• **INSTRUCTIONS TO FOLLOW**
Output every record precisely.

• **EXTRACTED MATERIAL**
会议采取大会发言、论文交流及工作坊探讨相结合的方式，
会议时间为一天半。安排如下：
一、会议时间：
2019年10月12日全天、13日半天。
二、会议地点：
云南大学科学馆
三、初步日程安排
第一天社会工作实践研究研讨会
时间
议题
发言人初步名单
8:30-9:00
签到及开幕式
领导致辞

• **FINAL ANSWER**
会议采取大会发言、论文交流及工作坊探讨相结合的方式，
会议时间为一天半。安排如下：
一、会议时间：
2019年10月12日全天、13日半天。
二、会议地点：
云南大学科学馆
三、初步日程安排
第一天社会工作实践研究研讨会
时间
议题
发言人初步名单
8:30-9:00
签到及开幕式
领导致辞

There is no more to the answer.